Introductory spiel: One of my more recent books, Not Seeing God: Atheism in the 21st Century (UK), has a plethora of gems in it for the reader and a smorgasbord of variety. It was a labour of love and was particularly rewarding due to the fact that so many great writers had been involved in the production of the book. There were some 24 writers from the ranks of Patheos Nonreligious and they all did their bit to make the project a really good looking, good feeling, and intellectually stimulating affair.
There is a great variety of writing and subject matter on offer, in the book, with the first section (Part One: DECONSTRUCTING GOD) dealing with philosophical, moral and theological issues with the God concept. The second section (Part Two: REFLECTING ON GODLESSNESS IN MODERN SOCIETY), deals with atheism within various contexts in modern society, from cinema to the military, politics to education. The final piece of the puzzle (Part Three: LOOKING TOWARD A FUTURE IN A GODLESS WORLD) asks the reader where we go from here, and seeks to give a few answers.
I am going to split up my opening chapter to the book over a number of posts here. All of that which I will excerpt has been the subject of various posts over time. After all, you are my sounding board. Here goes. This is the seventh piece in the series.
Why don’t we photosynthesize?
Let’s get back to God’s creating us. It turns out that mere existence is predicated upon a whole raft of pain and suffering. Carnivorousness is a system whereby, in order to just exist, many organisms require the pain and death of other organisms. This happens, literally, on an industrial scale, from farming to the Serengeti. I once watched an online video of a water buffalo being eaten alive by a pride of lions just so I could understand this point.
It was terrible.
But that’s life, or death as may be. And it has happened for a very long time. All that pain and suffering―every unit―has been built into the design of so many organisms.
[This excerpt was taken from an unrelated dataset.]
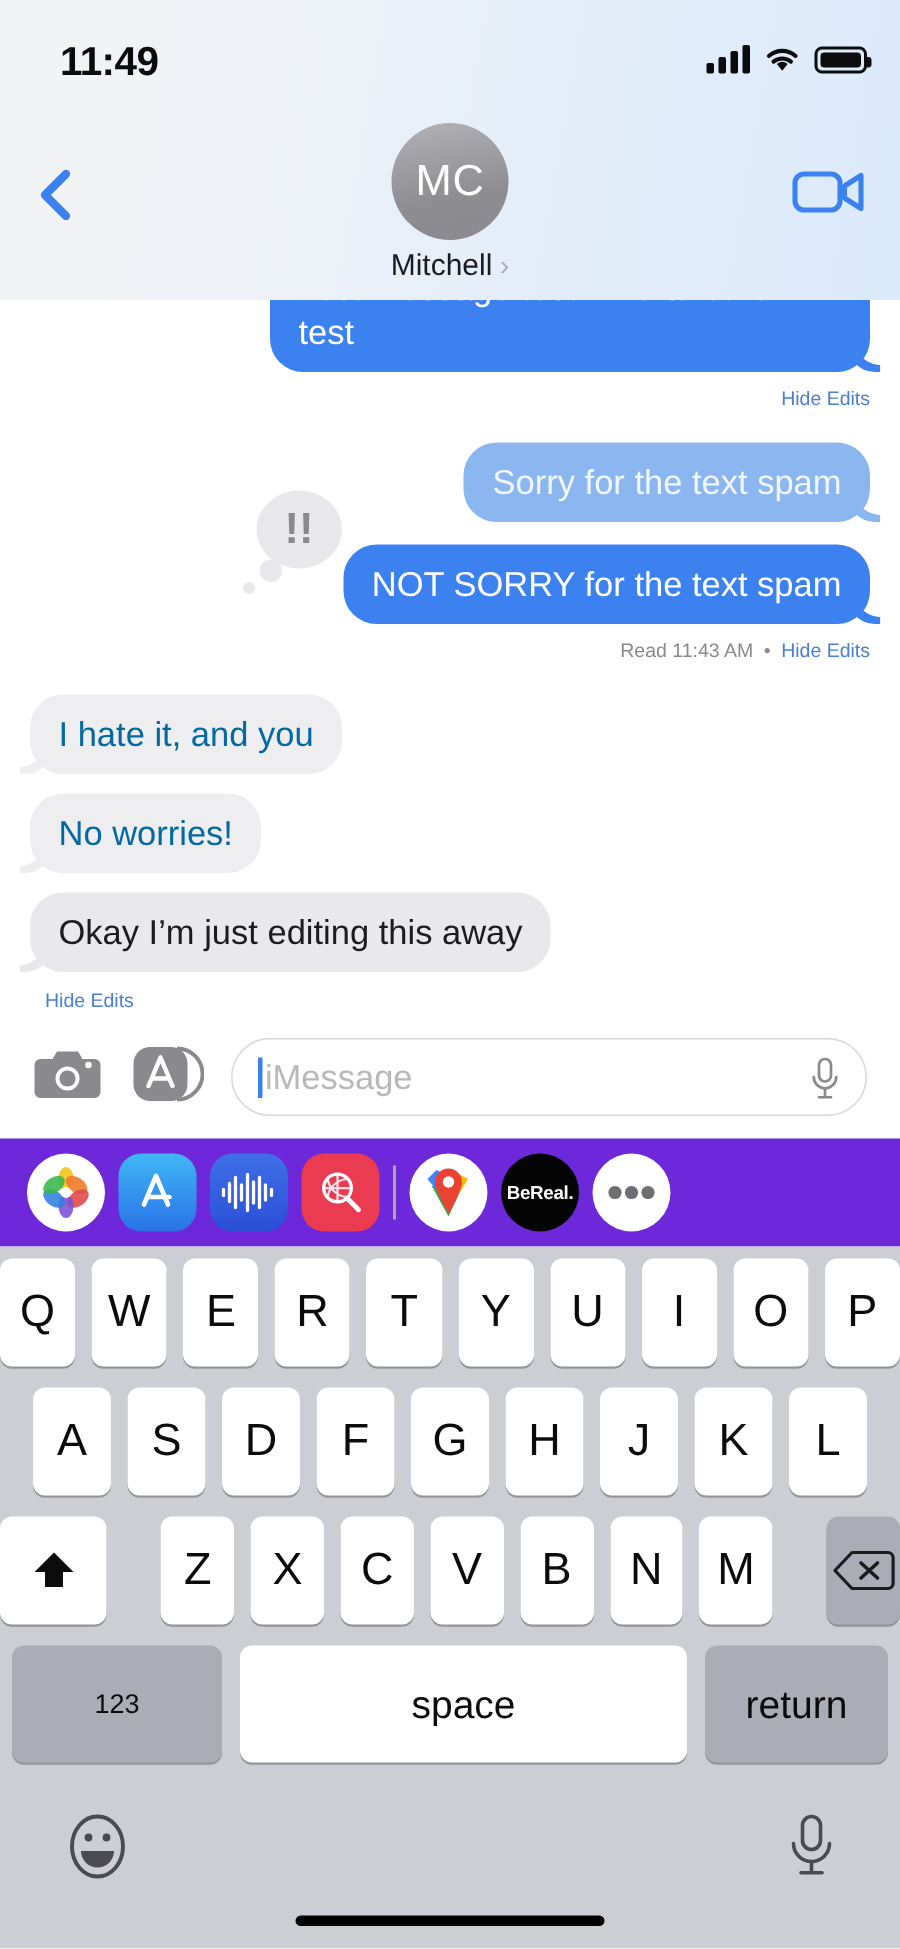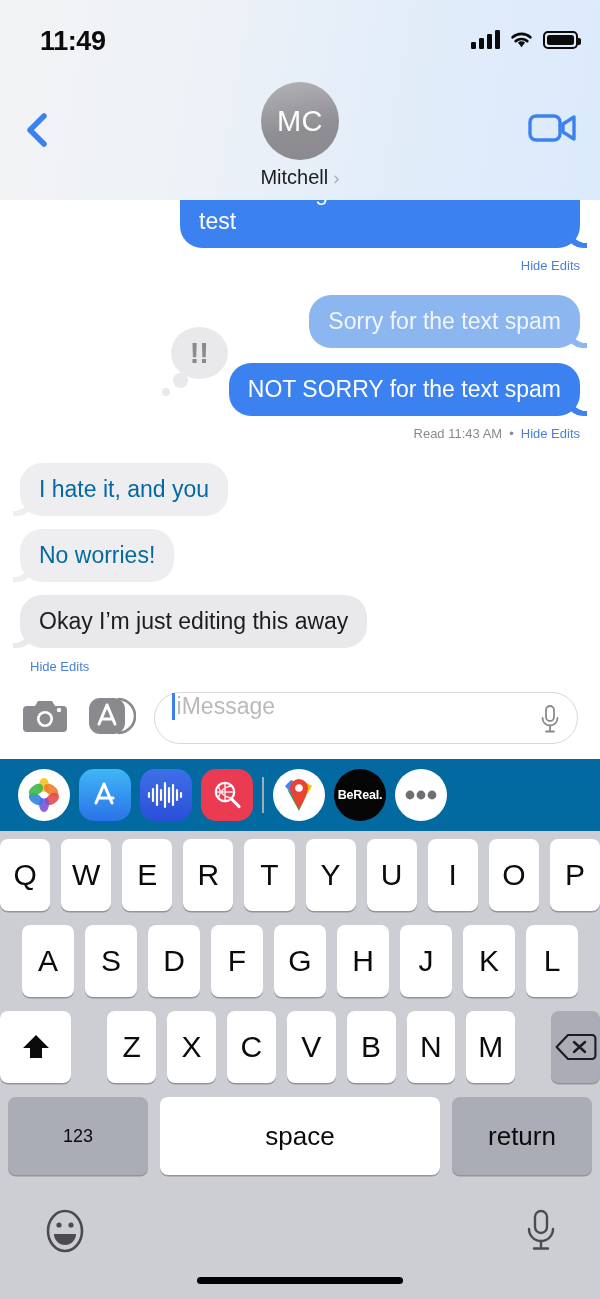"iMessage" .field { align-items: flex-start -> center }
It doesn’t have to be that way. God could have it any other way, surely, with his omni-skills? Carnivorousness can’t be necessary, can it? We could, for example, all photosynthesize. All organisms could derive all of the energy from the sun, thus not necessitating the death of other animals. God could either cook the physical constant to allow for this, or simply allow for perpetual miracles to take place in every organism.
You can take this a step or two further. We don’t actually need energy. Conceptually, God could have created organisms, or a whole system, that didn’t revolve around our understanding of energy.
No, further still, God did not need to create a physical world at all. God could just have created heaven, and populated heaven directly.
[Here is a video I did on this topic when I was young and without grey hair…
(The Little Book of Unholy Questions paperback is presently on offer on Amazon, but that will not last if ordered!)
And this is from a previous piece on this topic:
The Problem of Evil is usually stated as something like this:
- If an all-powerful and perfectly good god exists, then evil does not.
- There is evil in the world.
- Therefore, an all-powerful and perfectly good god does not exist.
Here is a better version:
- There exist instances of intense suffering which an omnipotent, omniscient being could have prevented without thereby losing some greater good or permitting some evil equally bad or worse.
- An omniscient, wholly good being would prevent the occurrence of any intense suffering it could, unless it could not do so without thereby losing some greater good or permitting some evil equally bad or worse.
- (Therefore) There does not exist an omnipotent, omniscient, wholly good being.
It is better because it talks about evil as being gratuitous or not. The evil in the world can still logically exist, as long as it is not gratuitous (i.e. serves a purpose). With regards to the question about photosynthesis, the idea is that eating meat and causing animal pain and death must be necessary for some other, greater good.
The Christian is in the position of being able to say, as they always do, that this is logically possible. This, however, is not good enough. It falls into the fallacy of what Richard Carrier calls possibiliter ergo probabiliter. In other words, something is possible, and so therefore it becomes probable. This is not, for me at any rate, an epistemologically good method. If I went through my life believing things because they were possible and not probable, I would get into some serious trouble.
The Christian would no doubt claim that the rest of the evidence for God means that the evidence for it not being gratuitous is good and makes the conclusion that there is a greater good probable. Again, this is not good enough for me. And if this is the case, then God could surely communicate that there is a greater good, not least what that greater good is. Many Christians argue that we cannot know the mind of God and we might not understand what the greater good might be. I think this is vastly underrating human understanding and is effectively laughable.
In sum, the fact that a vast number of animals eat other animals in order to survive, meaning that there is an incredible amount of pain and suffering on earth just so that animals can merely survive, raises some really difficult questions for the theist, and ones which are only ever answered with get-out-of-jail free cards employing the omniscience escape clause. And I just don’t think that’s good enough.
I asked this question to William Lane Craig at the Stephen Law debate in London after their debate a few years ago. He had no answer, though declared it was a great question. There you go.]